Au total, l’Institut Montaigne estime donc que la mesure pourrait rapporter 500 M€ l’an prochain, une estimation néanmoins entourée d’incertitudes dues à l’indisponibilité de données fiscales.

Coût estimé : 40 M€ par an, dès 2023

Contexte du chiffrage 

Informations générales : article 17 du projet de loi de financement de la sécurité sociale (PLFSS) pour 2023.

Mesure proposée : déployer des rendez-vous de prévention à des âges clés de la vie - à 25,45 et 65 ans - entièrement pris en charge par l'Assurance maladie.

Commentaire synthétique du chiffrage et ses effets

En France, environ 800 000 de personnes ont 25 ans, 865 000 ont 45 ans et 680 000 ont 65 ans. Chaque année, 2,3 M de personnes pourraient donc être concernées par le rendez-vous de prévention. 

Le Gouvernement estime, qu’en raison du non-recours au dispositif et d’une évaluation préalable aux rendez-vous de 45 et de 65 ans, seules 290 000 personnes effectueraient réellement le rendez-vous prévention en 2023 (12 %) et 860 000 personnes à l’horizon 2026 (37 %).

Selon l’Institut Montaigne, la prévision de 860 000 patients (et autant de consultations) par an, dès 2023, est plus vraisemblable. En effet, même si le dispositif est peu connu l’an prochain, tous les patients d’une tranche d’âge compris entre 20 et 25 ans, 40 et 45 ans, et 60 et 65 ans (et non seulement de 25, 45 et 65 ans) pourraient se rendre dès l’année prochaine au rendez-vous de prévention. Le nombre de personnes éligibles sera donc plus élevé que ce qui est mentionné dans le PLFSS. Dans les années à venir, le nombre de personnes éligibles baissera (car un patient ne va qu’à un rendez-vous prévention), tandis que le dispositif sera plus connu, impliquant un taux de recours plus élevé, ce qui est également anticipé par le gouvernement. Il est donc raisonnable d’estimer que ces deux phénomènes se compensent, conduisant donc à une prévision stable de 860 000 patients chaque année, et cela, dès l’an prochain.

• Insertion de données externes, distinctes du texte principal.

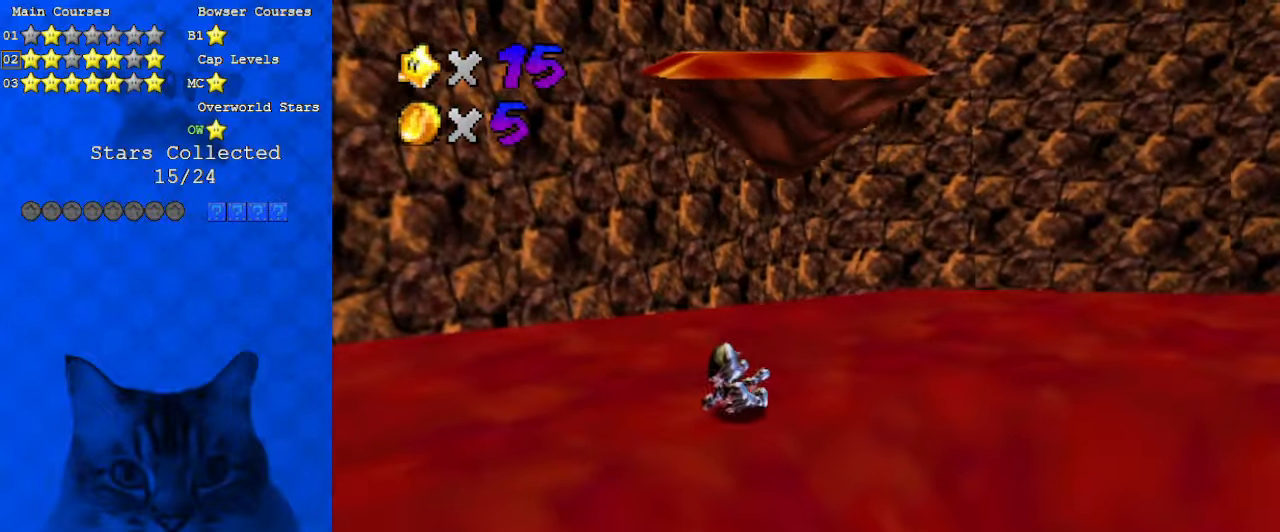
{"keys": ["ctrl", "right", "shift"], "events": [[166, "up", "down"], [366, "ctrl", "down"], [366, "up", "up"], [466, "right", "down"]]}
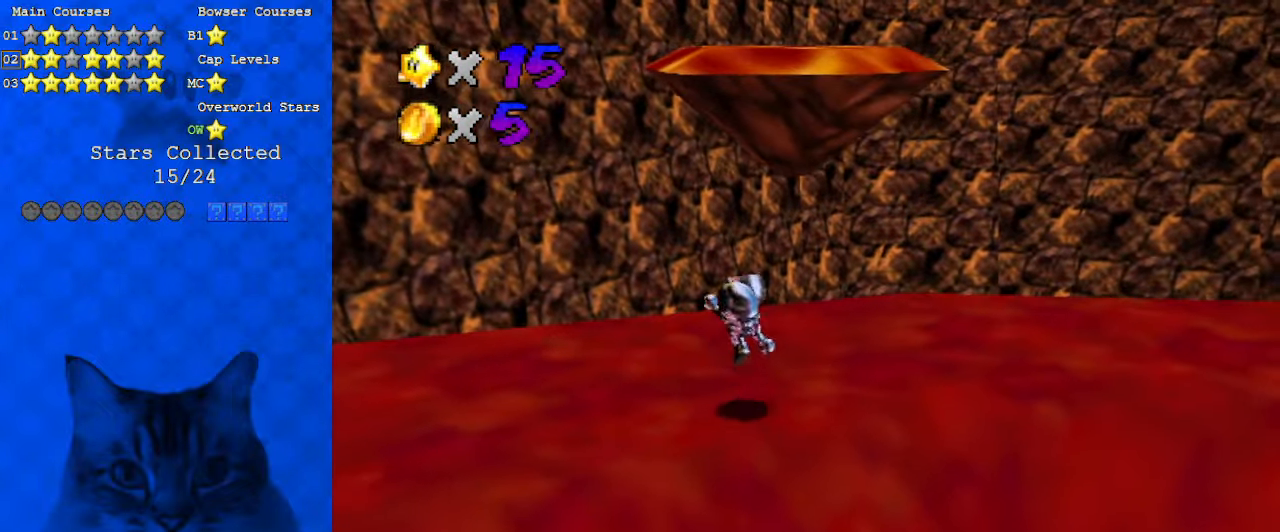
{"keys": ["shift", "up"], "events": [[33, "shift", "up"], [66, "ctrl", "up"], [100, "up", "down"], [266, "right", "up"], [300, "shift", "down"]]}
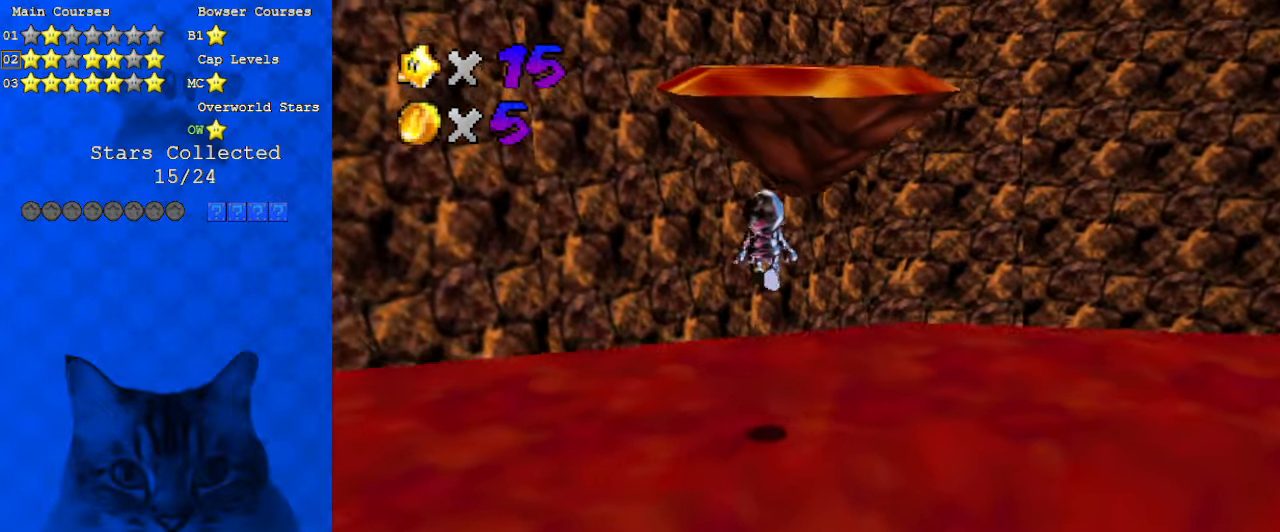
{"keys": ["right", "shift", "up"], "events": [[33, "right", "down"], [200, "right", "up"], [433, "right", "down"]]}
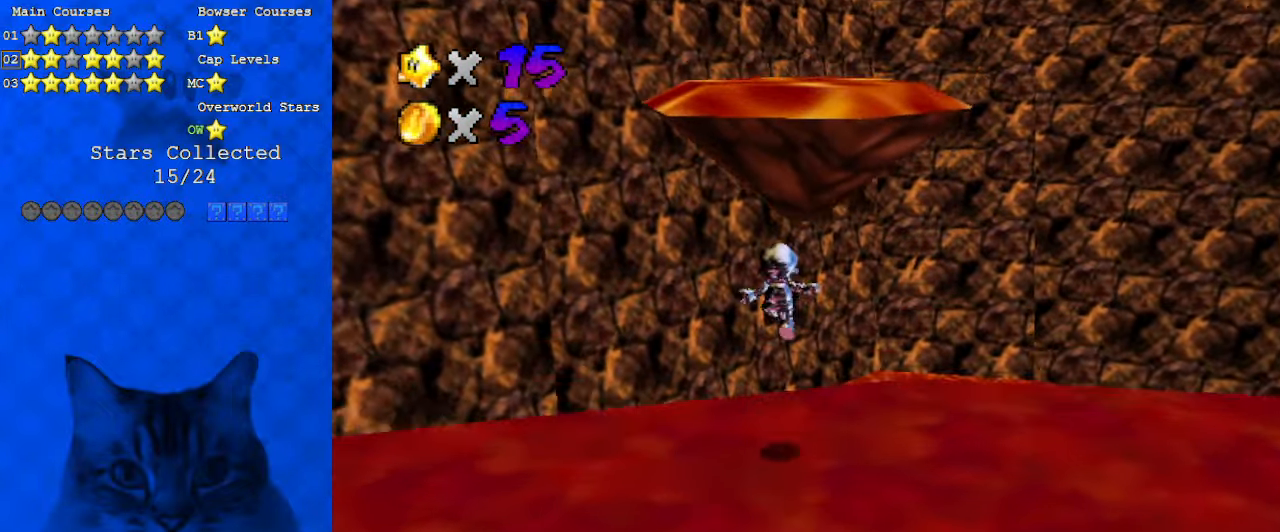
{"keys": ["ctrl", "shift", "up"], "events": [[133, "right", "up"], [166, "shift", "up"], [266, "shift", "down"], [500, "ctrl", "down"]]}
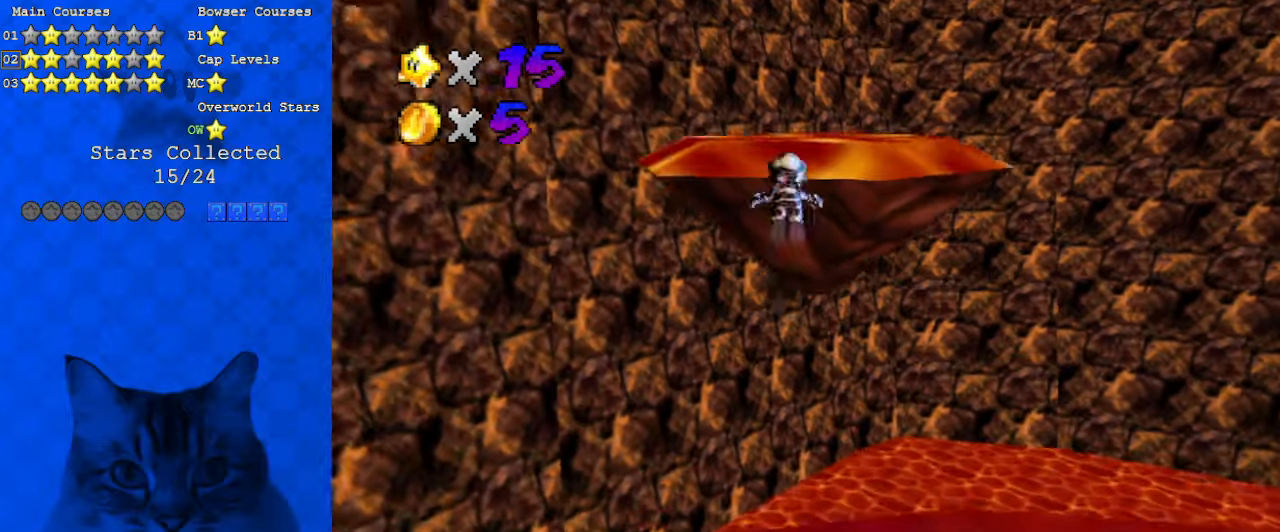
{"keys": ["d", "right", "up"], "events": [[233, "ctrl", "up"], [266, "right", "down"], [266, "shift", "up"], [466, "d", "down"]]}
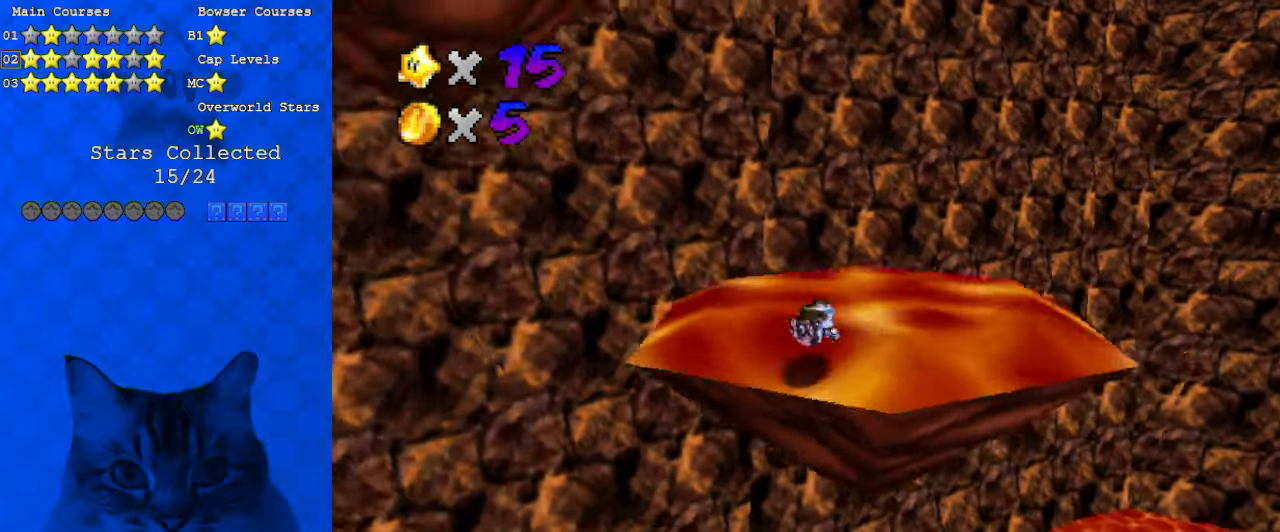
{"keys": [], "events": [[100, "d", "up"], [233, "right", "up"], [266, "up", "up"]]}
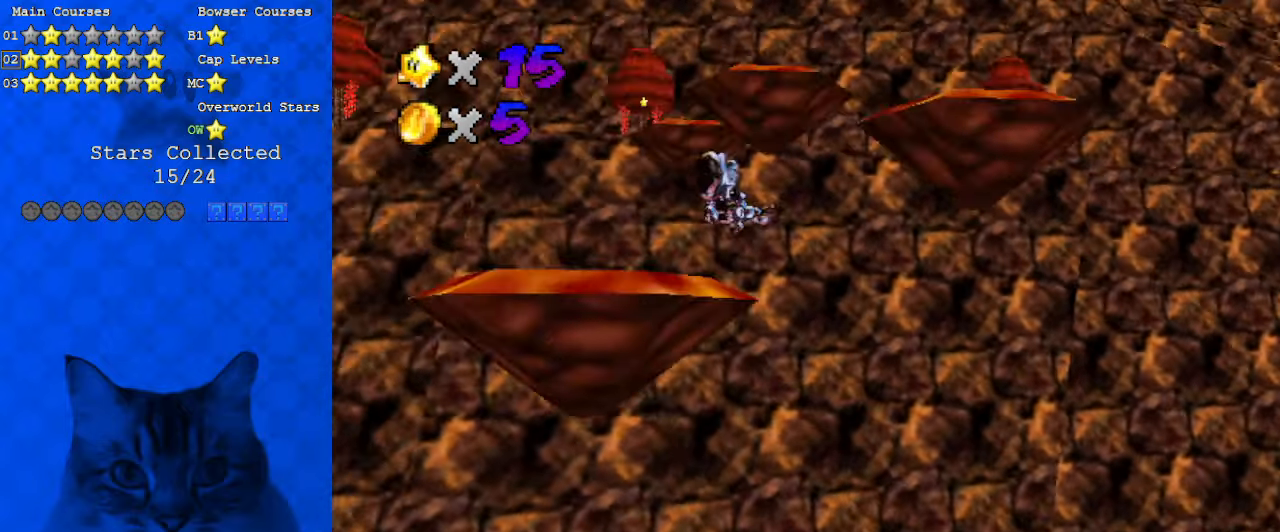
{"keys": ["up"], "events": [[166, "up", "down"], [200, "right", "down"], [366, "right", "up"], [366, "up", "up"], [433, "up", "down"]]}
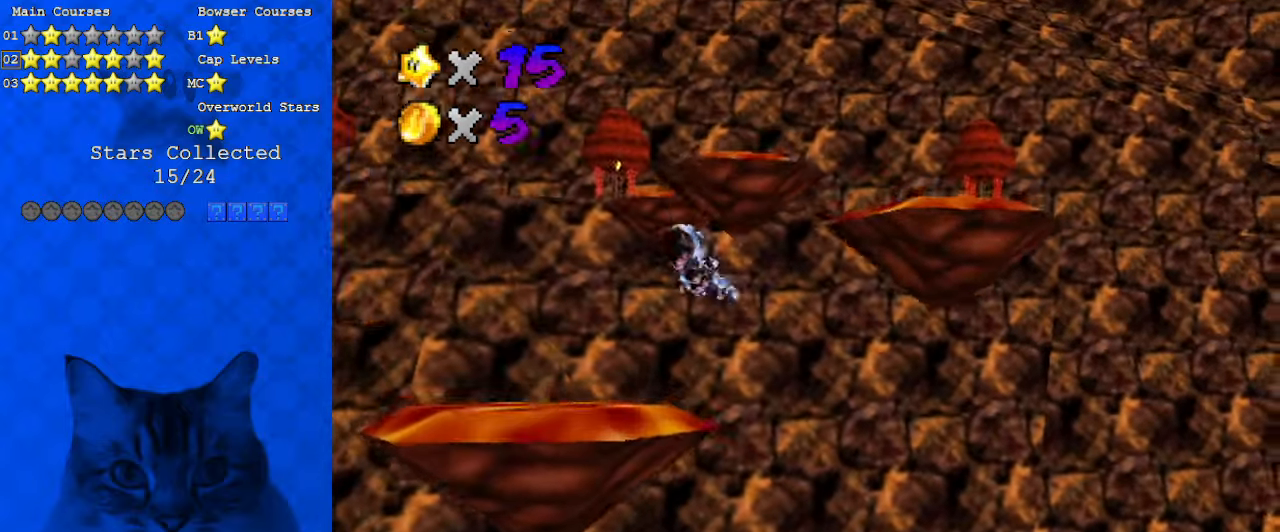
{"keys": ["up"], "events": [[66, "right", "down"], [200, "right", "up"]]}
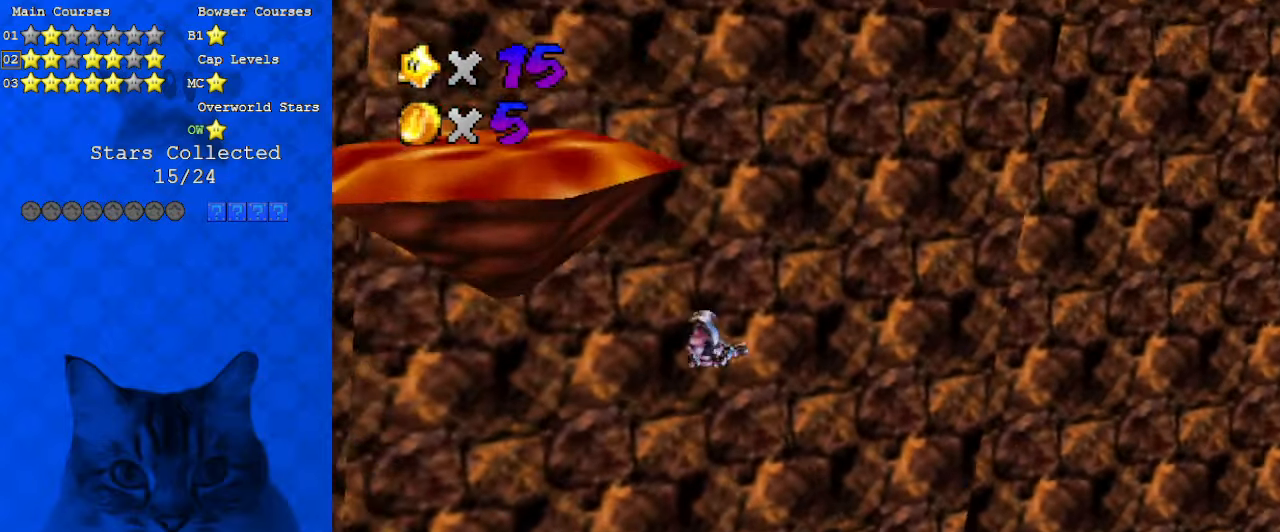
{"keys": ["d", "left", "up"], "events": [[33, "right", "down"], [133, "right", "up"], [166, "left", "down"], [433, "d", "down"]]}
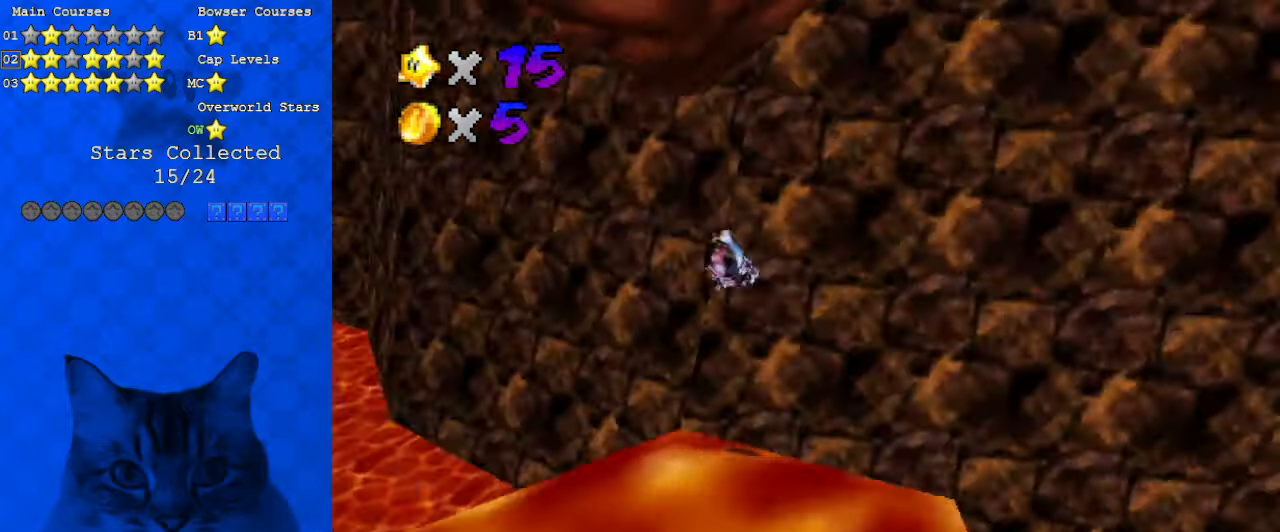
{"keys": [], "events": [[100, "d", "up"], [266, "left", "up"], [266, "up", "up"]]}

Les rendez-vous prévention mobiliseraient l’équivalent de 250 médecins généralistes à temps plein, sur un total de 94 538. L’estimation de l’Institut Montaigne repose sur l’hypothèse que les médecins généralistes passent près de 44h30 par semaine auprès de leurs patients, pour une durée moyenne de consultation de 18 minutes. Ces consultations prévention seraient toutefois deux fois plus longues que les consultations de médecine générale ordinaire (36 minutes au lieu de 18 minutes), hypothèse prise en compte dans le chiffrage de l’Institut Montaigne.

L’impact des rendez-vous de prévention sur l’activité médecins spécialistes est en revanche difficile à anticiper.

Chiffrage détaillé de la proposition 

La durée de la consultation pourrait conduire à une majoration de son coût : au lieu de 25€ (actuellement chez le médecin généraliste), le tarif applicable à la prévention pourrait s’établir à 46€ (actuellement en vigueur chez le spécialiste), comme évoqué dans le PLFSS. 

Sous ces hypothèses, l’Institut Montaigne estime que le coût annuel du dispositif serait de 40 M€ par an, dès 2023, contre un impact évalué par le Gouvernement à environ 10 M€ en 2023, 20 M€ en 2024, et 30 M€ au-delà. 

À terme, des économies sont attendues, notamment en lien avec la baisse de comportements néfastes pour la santé (tabagisme, alcoolisme, etc.).